* Data for processing
= = = =
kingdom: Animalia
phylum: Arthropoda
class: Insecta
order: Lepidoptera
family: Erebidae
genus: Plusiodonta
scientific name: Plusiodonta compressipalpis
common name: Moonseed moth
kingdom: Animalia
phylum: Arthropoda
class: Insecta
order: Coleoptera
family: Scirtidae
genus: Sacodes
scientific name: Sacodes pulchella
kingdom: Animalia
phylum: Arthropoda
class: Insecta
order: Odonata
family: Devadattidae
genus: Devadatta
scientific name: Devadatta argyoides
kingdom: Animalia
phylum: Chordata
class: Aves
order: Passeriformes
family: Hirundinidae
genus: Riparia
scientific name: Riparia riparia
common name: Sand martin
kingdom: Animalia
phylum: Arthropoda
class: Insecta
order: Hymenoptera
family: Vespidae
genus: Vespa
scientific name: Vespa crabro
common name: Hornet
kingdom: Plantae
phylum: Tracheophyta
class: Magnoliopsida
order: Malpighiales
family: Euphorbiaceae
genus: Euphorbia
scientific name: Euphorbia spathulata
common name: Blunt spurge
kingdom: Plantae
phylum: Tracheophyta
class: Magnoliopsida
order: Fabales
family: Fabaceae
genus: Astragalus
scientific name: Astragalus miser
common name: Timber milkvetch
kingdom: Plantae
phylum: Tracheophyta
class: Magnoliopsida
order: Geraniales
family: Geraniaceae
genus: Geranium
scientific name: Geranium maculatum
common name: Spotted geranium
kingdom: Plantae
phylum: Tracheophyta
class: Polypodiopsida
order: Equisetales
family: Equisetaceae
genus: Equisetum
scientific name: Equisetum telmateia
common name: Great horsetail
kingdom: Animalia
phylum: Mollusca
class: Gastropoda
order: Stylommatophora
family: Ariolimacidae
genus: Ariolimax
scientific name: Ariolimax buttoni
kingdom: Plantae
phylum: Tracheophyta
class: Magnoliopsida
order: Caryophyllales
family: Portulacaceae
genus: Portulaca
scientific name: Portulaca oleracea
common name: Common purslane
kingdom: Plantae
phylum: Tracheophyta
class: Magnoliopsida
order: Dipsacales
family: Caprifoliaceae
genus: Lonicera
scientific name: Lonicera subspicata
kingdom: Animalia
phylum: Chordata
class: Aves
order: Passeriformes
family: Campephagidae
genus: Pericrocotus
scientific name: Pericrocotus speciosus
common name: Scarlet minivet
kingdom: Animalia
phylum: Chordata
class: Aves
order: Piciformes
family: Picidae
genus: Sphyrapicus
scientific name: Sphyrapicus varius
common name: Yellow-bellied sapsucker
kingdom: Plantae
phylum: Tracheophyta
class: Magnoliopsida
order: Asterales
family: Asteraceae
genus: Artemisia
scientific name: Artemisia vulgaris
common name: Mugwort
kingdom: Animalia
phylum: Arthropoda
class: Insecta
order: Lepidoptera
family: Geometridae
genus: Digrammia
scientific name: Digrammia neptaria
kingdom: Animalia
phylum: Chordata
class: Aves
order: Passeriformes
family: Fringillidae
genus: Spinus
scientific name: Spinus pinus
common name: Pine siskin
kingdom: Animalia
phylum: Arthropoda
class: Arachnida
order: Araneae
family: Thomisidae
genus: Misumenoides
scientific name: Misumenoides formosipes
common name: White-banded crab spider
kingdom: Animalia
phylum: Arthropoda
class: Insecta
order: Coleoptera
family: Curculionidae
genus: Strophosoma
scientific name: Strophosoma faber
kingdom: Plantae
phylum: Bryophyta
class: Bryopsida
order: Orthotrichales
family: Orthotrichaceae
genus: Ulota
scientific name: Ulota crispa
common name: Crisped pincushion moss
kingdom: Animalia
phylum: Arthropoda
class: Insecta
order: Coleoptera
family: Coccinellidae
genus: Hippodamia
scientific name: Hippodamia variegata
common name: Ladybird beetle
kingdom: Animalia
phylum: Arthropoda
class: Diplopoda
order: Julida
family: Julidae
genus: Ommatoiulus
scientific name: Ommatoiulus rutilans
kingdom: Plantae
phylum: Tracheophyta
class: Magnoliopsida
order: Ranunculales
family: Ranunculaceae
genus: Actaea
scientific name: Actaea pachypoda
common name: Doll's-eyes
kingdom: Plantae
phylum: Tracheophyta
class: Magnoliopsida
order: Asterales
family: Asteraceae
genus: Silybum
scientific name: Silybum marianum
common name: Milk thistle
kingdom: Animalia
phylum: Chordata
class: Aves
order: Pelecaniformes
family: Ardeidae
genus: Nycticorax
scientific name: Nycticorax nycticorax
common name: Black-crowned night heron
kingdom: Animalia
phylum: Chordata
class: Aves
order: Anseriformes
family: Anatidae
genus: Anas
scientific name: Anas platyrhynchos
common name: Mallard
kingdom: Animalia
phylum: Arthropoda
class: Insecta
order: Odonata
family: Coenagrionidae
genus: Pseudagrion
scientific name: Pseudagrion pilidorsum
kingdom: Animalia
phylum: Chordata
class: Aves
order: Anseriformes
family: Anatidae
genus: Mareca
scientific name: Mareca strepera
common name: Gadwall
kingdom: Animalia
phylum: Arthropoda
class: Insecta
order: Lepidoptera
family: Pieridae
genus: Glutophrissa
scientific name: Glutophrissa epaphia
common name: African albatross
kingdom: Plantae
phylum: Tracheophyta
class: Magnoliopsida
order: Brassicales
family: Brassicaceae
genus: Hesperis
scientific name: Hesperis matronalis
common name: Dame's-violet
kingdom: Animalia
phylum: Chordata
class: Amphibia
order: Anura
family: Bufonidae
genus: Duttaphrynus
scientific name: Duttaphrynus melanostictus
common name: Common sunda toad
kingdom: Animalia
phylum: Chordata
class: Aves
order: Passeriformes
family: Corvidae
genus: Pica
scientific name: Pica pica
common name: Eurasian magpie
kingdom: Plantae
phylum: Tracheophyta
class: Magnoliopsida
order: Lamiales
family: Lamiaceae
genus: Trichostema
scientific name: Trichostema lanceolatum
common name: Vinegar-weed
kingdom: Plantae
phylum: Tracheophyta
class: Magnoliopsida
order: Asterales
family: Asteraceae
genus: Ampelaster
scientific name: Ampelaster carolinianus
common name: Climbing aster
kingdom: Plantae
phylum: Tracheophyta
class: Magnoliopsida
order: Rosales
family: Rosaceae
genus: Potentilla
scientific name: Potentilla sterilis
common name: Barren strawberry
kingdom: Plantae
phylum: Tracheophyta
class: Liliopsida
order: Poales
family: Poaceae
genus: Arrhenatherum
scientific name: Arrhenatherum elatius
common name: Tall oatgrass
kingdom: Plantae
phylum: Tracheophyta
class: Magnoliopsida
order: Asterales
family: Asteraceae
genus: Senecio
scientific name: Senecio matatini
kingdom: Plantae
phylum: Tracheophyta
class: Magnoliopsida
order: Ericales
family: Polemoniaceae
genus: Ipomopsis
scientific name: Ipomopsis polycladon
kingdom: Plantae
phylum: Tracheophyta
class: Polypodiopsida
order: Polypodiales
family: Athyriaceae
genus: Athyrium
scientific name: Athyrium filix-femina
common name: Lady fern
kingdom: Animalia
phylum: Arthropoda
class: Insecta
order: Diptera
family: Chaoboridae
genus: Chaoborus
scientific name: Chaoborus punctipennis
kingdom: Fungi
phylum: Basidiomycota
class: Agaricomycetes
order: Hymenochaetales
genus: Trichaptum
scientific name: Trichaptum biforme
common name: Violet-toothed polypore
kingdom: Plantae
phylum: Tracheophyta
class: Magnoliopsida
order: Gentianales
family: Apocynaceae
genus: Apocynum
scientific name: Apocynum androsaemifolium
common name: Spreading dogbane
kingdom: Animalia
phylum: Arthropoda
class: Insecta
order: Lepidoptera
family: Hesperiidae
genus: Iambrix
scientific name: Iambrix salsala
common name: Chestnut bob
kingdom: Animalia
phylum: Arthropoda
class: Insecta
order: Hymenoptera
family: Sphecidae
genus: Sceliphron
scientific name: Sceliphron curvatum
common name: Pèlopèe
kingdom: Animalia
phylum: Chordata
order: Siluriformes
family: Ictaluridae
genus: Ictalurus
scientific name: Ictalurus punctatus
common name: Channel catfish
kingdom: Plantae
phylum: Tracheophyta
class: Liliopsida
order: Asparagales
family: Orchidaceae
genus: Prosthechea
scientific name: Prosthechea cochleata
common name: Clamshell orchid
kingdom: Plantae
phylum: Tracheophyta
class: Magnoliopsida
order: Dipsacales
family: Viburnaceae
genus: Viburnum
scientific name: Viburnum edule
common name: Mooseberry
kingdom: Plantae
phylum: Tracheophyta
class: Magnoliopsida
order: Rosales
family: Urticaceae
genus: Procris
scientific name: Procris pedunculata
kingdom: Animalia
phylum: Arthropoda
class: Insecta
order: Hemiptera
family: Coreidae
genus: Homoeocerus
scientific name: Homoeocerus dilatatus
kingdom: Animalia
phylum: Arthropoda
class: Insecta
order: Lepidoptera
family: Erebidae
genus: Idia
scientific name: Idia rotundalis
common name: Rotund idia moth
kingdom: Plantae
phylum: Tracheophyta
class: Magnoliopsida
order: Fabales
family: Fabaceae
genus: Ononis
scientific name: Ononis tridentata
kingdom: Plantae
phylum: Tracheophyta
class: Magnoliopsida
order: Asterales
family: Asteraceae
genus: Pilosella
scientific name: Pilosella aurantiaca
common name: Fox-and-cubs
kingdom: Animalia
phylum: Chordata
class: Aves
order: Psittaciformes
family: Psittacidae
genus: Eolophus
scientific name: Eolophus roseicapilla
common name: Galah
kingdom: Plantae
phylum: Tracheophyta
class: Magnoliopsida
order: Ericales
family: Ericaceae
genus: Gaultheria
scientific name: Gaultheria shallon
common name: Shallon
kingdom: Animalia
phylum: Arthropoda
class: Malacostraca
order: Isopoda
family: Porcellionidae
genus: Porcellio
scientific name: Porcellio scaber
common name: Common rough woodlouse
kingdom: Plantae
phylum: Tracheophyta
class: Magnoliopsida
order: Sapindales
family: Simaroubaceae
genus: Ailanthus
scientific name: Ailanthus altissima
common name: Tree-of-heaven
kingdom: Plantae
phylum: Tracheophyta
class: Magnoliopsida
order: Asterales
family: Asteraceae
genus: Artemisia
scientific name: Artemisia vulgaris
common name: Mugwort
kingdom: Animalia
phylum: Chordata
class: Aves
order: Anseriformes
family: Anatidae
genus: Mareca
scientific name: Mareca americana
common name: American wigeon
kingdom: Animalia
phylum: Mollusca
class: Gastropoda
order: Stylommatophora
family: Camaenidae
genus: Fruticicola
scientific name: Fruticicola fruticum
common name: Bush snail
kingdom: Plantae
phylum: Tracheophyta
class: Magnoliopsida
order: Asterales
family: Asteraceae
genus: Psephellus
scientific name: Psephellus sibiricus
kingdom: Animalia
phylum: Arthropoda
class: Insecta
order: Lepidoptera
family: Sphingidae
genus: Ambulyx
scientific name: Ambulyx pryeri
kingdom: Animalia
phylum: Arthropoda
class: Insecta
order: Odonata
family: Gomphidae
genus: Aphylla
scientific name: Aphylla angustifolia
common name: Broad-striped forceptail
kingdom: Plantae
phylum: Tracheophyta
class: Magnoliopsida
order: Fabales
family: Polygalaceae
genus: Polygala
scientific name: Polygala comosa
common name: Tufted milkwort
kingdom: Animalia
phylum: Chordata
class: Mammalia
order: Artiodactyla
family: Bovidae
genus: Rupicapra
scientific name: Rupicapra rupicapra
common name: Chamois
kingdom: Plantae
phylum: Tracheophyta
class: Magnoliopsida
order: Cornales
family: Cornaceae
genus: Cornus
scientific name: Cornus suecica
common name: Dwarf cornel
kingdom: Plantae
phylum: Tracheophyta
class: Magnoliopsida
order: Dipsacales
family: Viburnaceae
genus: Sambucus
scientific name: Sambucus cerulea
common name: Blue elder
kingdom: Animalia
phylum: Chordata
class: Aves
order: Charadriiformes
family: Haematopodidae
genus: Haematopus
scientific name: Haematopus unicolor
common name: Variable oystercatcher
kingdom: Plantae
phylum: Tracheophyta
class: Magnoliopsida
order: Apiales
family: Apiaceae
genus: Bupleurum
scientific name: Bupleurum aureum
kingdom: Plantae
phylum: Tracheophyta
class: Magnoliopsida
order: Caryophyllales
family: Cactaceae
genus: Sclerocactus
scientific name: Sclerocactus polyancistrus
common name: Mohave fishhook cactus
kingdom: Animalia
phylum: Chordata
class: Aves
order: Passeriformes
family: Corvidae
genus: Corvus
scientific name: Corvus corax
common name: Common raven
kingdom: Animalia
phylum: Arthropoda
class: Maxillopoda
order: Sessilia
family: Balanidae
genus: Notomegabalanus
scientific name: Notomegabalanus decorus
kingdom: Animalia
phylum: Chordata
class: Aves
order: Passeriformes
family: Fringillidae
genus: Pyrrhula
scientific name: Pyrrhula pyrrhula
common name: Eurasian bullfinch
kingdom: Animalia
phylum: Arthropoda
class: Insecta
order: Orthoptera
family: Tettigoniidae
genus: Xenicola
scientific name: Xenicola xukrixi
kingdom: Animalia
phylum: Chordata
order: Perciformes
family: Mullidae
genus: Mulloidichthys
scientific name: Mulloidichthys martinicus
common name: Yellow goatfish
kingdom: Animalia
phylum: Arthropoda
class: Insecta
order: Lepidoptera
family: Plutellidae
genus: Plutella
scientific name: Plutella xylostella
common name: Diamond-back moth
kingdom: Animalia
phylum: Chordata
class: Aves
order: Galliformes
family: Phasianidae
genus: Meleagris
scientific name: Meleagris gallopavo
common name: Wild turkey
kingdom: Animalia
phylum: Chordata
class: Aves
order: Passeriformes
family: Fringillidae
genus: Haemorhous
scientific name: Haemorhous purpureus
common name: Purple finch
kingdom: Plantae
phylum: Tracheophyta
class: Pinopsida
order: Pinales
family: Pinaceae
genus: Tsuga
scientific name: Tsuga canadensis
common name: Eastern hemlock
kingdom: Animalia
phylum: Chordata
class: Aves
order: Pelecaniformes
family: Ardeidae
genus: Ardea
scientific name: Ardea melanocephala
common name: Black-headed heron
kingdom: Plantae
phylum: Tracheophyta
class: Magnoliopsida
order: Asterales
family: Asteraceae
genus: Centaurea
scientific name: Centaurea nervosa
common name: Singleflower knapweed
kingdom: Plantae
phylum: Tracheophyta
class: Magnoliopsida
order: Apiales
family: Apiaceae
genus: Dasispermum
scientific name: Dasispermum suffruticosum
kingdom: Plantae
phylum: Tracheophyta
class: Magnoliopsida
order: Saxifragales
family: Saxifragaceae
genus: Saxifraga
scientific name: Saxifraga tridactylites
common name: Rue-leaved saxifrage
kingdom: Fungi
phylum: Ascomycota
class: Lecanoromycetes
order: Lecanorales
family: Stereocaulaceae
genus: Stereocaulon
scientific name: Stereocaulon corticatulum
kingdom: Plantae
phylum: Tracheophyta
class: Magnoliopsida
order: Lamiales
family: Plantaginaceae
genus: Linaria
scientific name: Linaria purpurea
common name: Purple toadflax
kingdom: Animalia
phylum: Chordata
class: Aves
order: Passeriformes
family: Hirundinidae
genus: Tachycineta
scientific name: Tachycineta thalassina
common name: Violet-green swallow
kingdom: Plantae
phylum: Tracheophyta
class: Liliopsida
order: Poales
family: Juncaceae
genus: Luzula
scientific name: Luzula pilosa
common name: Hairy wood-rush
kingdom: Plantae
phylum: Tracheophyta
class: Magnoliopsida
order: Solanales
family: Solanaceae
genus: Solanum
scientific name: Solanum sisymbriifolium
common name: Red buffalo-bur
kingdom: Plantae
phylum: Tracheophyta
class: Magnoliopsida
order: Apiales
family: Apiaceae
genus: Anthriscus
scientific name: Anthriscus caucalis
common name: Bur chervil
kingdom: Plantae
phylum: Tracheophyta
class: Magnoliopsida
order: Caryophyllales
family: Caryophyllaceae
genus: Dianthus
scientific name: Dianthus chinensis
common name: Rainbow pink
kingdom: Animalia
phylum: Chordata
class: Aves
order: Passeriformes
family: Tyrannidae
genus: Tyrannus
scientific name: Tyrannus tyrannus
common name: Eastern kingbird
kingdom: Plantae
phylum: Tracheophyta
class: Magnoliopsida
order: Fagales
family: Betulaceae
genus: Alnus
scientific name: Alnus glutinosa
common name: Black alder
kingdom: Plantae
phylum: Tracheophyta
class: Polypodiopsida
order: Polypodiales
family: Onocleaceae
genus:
= = = =
* Prompt
Give everything in the records above, from the line containing "family: Simaroubaceae" down to the line containing "scientific name: Ambulyx pryeri", both included, as a Markdown table with the columns Row and Line. Leave out blank lines.

* Response for this exercise
| Row | Line |
|---|---|
| 1 | family: Simaroubaceae |
| 2 | genus: Ailanthus |
| 3 | scientific name: Ailanthus altissima |
| 4 | common name: Tree-of-heaven |
| 5 | kingdom: Plantae |
| 6 | phylum: Tracheophyta |
| 7 | class: Magnoliopsida |
| 8 | order: Asterales |
| 9 | family: Asteraceae |
| 10 | genus: Artemisia |
| 11 | scientific name: Artemisia vulgaris |
| 12 | common name: Mugwort |
| 13 | kingdom: Animalia |
| 14 | phylum: Chordata |
| 15 | class: Aves |
| 16 | order: Anseriformes |
| 17 | family: Anatidae |
| 18 | genus: Mareca |
| 19 | scientific name: Mareca americana |
| 20 | common name: American wigeon |
| 21 | kingdom: Animalia |
| 22 | phylum: Mollusca |
| 23 | class: Gastropoda |
| 24 | order: Stylommatophora |
| 25 | family: Camaenidae |
| 26 | genus: Fruticicola |
| 27 | scientific name: Fruticicola fruticum |
| 28 | common name: Bush snail |
| 29 | kingdom: Plantae |
| 30 | phylum: Tracheophyta |
| 31 | class: Magnoliopsida |
| 32 | order: Asterales |
| 33 | family: Asteraceae |
| 34 | genus: Psephellus |
| 35 | scientific name: Psephellus sibiricus |
| 36 | kingdom: Animalia |
| 37 | phylum: Arthropoda |
| 38 | class: Insecta |
| 39 | order: Lepidoptera |
| 40 | family: Sphingidae |
| 41 | genus: Ambulyx |
| 42 | scientific name: Ambulyx pryeri |